Until you or a loved one are facing treatment for a cancer diagnosis, you may not realize the cost associated with treatment and doctor visits. Unfortunately, the cost is continuing to rise as new treatments are discovered and patients are responsible for more of those costs, even if they have health insurance coverage.

“This is a national crisis for individuals who are faced with cancer treatment and can’t afford the care,” says Cathy Bradley, PhD, deputy director of the University of Colorado (CU) Cancer Center and associate dean of research for the Colorado School of Public Health. “Cancer treatment is easily exceeding $150,000 a year and continuing to grow with the approval of new targeted therapies. There is a strong need to bring national awareness to the cost of cancer care and how few people can afford treatment without jeopardizing their families’ financial well-being.”

Raising awareness is exactly what Bradley is doing. She is the lead author of a paper that was published this week in CA: A Cancer Journal for Clinicians. The paper suggests that it is time to add routine screening for financial hardships after a cancer diagnosis as a quality measure in clinical practice. To develop the approach that is proposed in the paper, Bradley partnered with Robin Yabroff, PhD, from the American Cancer Society, Yousuf Zafar, MD, from Duke Cancer Institute, and Ya-Chen Tina Shih, PhD, from MD Anderson Cancer Center.
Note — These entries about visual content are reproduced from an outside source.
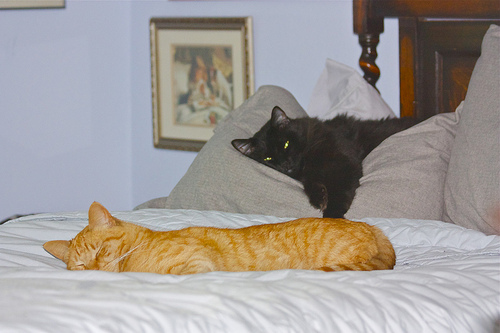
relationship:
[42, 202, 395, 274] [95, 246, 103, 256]
cat has eye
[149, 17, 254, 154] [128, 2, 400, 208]
picture hanging on wall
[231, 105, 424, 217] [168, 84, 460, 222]
cat laying on pillow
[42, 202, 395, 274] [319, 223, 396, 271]
cat has tail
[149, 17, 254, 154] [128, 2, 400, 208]
picture on wall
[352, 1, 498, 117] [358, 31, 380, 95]
headboard has spinal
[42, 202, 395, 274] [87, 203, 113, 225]
cat has ear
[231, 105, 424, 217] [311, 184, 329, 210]
cat has paw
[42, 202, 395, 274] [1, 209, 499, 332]
cat on top of comforter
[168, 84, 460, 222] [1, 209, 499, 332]
pillow on top of comforter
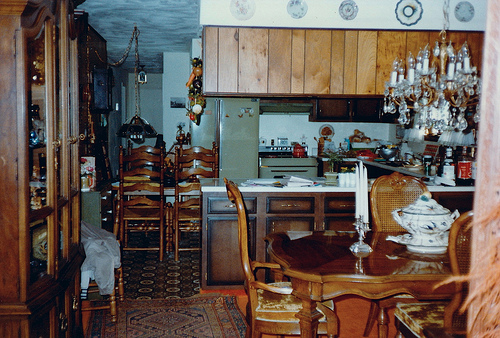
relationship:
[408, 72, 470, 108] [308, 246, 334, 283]
chandelier above table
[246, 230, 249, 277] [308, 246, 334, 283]
chair near table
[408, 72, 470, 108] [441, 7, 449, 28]
chandelier in chain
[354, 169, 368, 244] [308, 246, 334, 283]
candles on table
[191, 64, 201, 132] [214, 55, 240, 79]
fruit on wall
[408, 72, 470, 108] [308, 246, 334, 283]
chandelier over table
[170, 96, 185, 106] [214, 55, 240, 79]
picture on wall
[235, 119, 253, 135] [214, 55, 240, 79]
refigerator near wall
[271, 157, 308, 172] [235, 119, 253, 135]
stove near refigerator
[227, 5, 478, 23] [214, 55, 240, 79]
dishes on wall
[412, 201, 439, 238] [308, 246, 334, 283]
tureen on table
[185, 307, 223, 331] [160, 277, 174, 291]
rug on floor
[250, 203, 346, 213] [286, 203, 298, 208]
drawers have handles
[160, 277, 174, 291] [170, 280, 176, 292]
floor has pattern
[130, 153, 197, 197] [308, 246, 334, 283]
chairs near table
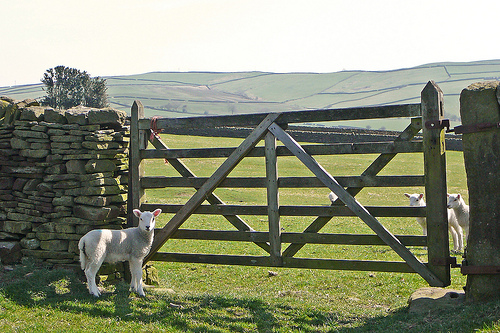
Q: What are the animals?
A: Sheep.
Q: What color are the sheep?
A: White.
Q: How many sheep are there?
A: Three.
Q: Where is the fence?
A: Beside sheep.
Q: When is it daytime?
A: Now.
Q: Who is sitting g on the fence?
A: No one.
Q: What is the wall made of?
A: Rock.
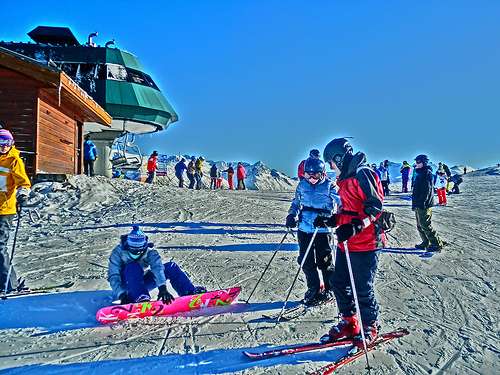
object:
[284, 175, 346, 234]
jacket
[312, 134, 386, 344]
person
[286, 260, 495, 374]
snow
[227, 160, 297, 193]
hill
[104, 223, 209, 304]
person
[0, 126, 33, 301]
person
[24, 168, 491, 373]
snow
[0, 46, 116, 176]
building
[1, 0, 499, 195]
sky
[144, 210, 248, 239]
shadow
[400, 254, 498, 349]
snow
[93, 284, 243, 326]
skateboarder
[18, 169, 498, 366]
ground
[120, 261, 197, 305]
pants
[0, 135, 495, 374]
snow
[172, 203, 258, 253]
snow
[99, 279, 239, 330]
snowboard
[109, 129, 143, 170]
metal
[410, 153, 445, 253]
person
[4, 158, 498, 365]
snow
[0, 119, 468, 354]
people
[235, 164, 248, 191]
person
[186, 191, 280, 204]
snow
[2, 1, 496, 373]
picture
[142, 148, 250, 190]
group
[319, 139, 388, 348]
skiers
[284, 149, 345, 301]
skiers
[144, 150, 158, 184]
person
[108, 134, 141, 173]
ski lift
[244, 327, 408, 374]
skis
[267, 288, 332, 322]
skis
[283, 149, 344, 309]
person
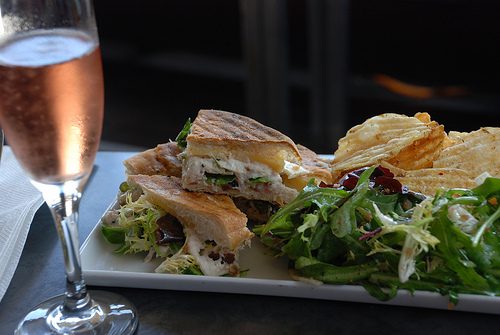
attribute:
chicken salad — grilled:
[177, 107, 304, 204]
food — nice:
[159, 110, 406, 254]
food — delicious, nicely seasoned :
[101, 108, 499, 294]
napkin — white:
[0, 146, 52, 300]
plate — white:
[79, 129, 496, 318]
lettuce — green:
[103, 203, 160, 250]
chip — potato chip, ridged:
[335, 112, 431, 172]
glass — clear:
[18, 39, 138, 315]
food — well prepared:
[119, 106, 496, 281]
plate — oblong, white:
[60, 152, 498, 313]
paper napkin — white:
[3, 191, 38, 306]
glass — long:
[2, 1, 138, 334]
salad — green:
[262, 163, 495, 278]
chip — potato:
[342, 122, 481, 173]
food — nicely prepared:
[158, 130, 436, 249]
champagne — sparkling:
[0, 26, 103, 182]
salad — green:
[252, 160, 499, 297]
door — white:
[98, 2, 495, 134]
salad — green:
[258, 167, 498, 292]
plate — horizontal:
[66, 166, 496, 313]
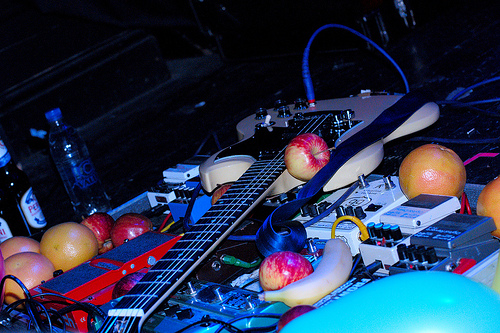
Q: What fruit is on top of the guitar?
A: Apple.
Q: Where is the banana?
A: On top of sound equipment.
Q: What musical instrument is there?
A: Guitar.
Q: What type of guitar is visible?
A: Electrical guitar.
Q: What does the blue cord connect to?
A: Guitar.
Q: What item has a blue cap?
A: Bottle of water.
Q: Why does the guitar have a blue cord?
A: Because it's electric.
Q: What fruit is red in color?
A: Apple.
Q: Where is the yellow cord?
A: Above banana.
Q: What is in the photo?
A: Water bottle.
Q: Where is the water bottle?
A: In the photo.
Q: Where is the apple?
A: Next to the banana.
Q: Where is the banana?
A: Next to the apple.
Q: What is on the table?
A: A guitar.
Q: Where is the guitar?
A: On the table.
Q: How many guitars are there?
A: One.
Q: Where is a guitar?
A: On the table.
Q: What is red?
A: Apples.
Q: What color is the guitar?
A: White.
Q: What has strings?
A: Guitar.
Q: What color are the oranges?
A: Orange.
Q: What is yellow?
A: Banana.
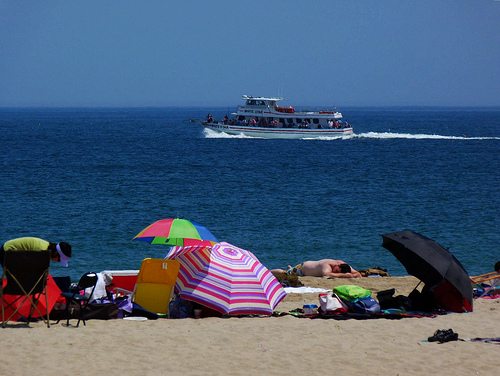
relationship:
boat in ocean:
[192, 90, 375, 161] [152, 138, 247, 206]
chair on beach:
[142, 260, 193, 321] [215, 304, 286, 374]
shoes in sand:
[424, 325, 463, 349] [308, 337, 340, 359]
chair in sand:
[142, 260, 193, 321] [308, 337, 340, 359]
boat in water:
[192, 90, 375, 161] [74, 98, 116, 139]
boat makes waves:
[192, 90, 375, 161] [363, 120, 398, 151]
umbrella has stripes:
[384, 222, 468, 302] [215, 255, 237, 280]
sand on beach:
[308, 337, 340, 359] [215, 304, 286, 374]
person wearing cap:
[11, 222, 82, 265] [60, 252, 66, 264]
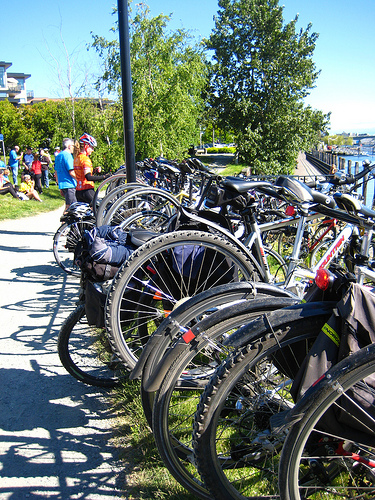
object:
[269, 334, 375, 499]
bikes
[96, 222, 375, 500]
grass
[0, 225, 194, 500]
shadow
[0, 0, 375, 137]
sky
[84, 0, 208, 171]
trees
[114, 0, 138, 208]
pole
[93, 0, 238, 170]
middle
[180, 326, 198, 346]
reflector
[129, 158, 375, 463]
bike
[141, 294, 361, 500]
tire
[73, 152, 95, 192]
shirt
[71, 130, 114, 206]
person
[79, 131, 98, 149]
helmet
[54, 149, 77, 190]
shirt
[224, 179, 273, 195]
seat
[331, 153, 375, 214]
water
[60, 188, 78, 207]
shorts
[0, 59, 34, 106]
building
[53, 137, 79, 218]
man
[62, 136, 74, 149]
gray hair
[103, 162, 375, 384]
bicycle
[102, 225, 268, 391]
rear tire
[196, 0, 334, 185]
tree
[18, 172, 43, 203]
woman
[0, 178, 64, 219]
grass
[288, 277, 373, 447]
bikebag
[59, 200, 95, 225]
helmet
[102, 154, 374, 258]
bike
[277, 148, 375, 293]
front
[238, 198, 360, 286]
frame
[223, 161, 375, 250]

Most practices have some basic financial screening procedures in place; however, it varies from practice to practice. NCI designated centers, like the CU Cancer Center, may have more resources to refer patients to and connect them with.

Proposed plan to help patients reduce financial hardships

“What is needed going forward is the organization of resources in a systematic way. This will be a first step towards allowing everyone to address the needs of their patients and have a more standardized format of the kind of referral services that should be made available,” says Bradley.

The paper lays out the four authors’ suggested plan that would be initiated by convening stakeholders and developing a financial hardship screening approach.

While Bradley is aware that this will not be an easy process, she has confidence it is possible to make the change.

“There was a time we did not screen patients for smoking or refer them for smoking cessation. Even more recently, there have been screenings added for depression and anxiety. There is reason to hope that we will get there with financial hardship screening.”

Once the screening guidelines are in place, physicians and practices implementing them need to include them in their everyday process.

“Talking about finances is a really hard thing to do for both patients and providers, so I do expect there to be quite a bit of resistance,” says Bradley. “However, I think if we can get to a standardized method and get us to a place where we can talk about financial burden, it would be ver helpful.”

In addition to having resources available for patients, these conversations could also lead to providers and patients jointly making treatment choices that will reduce financial hardship.

“With some therapies, the difference in survival is a few months or weeks. I think at least we should tell the patient about their options so they can make an informed decision about how much debt they want to take on and the possible benefit,” explains Bradley.

This would be a much better option than a patient starting a treatment plan and not being able to finish it because they can no longer afford care. In that situation, the patient gets the toxicities of treatment, but without the full benefits.

Bradley and her coauthors are aware that their plan would impact small and rural practices the most. The screening in a larger practice would fall to nurses, financial counselors, patient navigators and social workers rather than the doctors. Small practices might not have all these roles.

“Our recommendation is for an automated process that would be part of the patient record.”

Policy change options

Bradley says policy changes could reduce costs as well. The changes would be tied to insurance and employment protection. Bradley mentions five possible options that could help many people after being diagnosed with cancer.

  1. Changes (e.g., extended paid time away from work) so patients are able to keep their jobs and insurance.
  2. Increasing options around paid sick leave.
  3. An affordable health insurance option outside of the employment-based system.
  4. Allowing for flexibility to add a patient to a spouse’s insurance policy outside of open enrollment.
  5. Cap patient out-of-pocket expenditures.

Rise in cost of cancer care

There are multiple contributing factors to the rise in the cost of cancer care. One of the large contributing factors is the new oral drugs, like immunotherapy and targeted therapies. This is a double edge sword; there are great advances made in treatments but not everyone can afford the price tag that comes with these treatments.

Another area for concern is changes in health insurance. “In this country, there have been several worrisome trends recently regarding insurance,” Bradley explains. “Challenges to provisions in the Affordable Care Act are causing more people to become uninsured.”

The other rising concern with health insurance is the shift to high-deductible plans.

“It is kind of this oxymoron, being insured but hardly being able to use it due to the copays and deductibles that go along with high deductible plans,” says Bradley.

All these recent changes leading to the rise in the cost of cancer care are also creating more disparities in our country.

“With these high costs, cancer care becomes less and less available to lower- and middle-income people,” says Bradley.

The paper shines a light on a large concern in the cost of cancer care, but hopefully by increasing awareness about the problem and recommending a starting place to stop this trend, we can make cancer care affordable to all.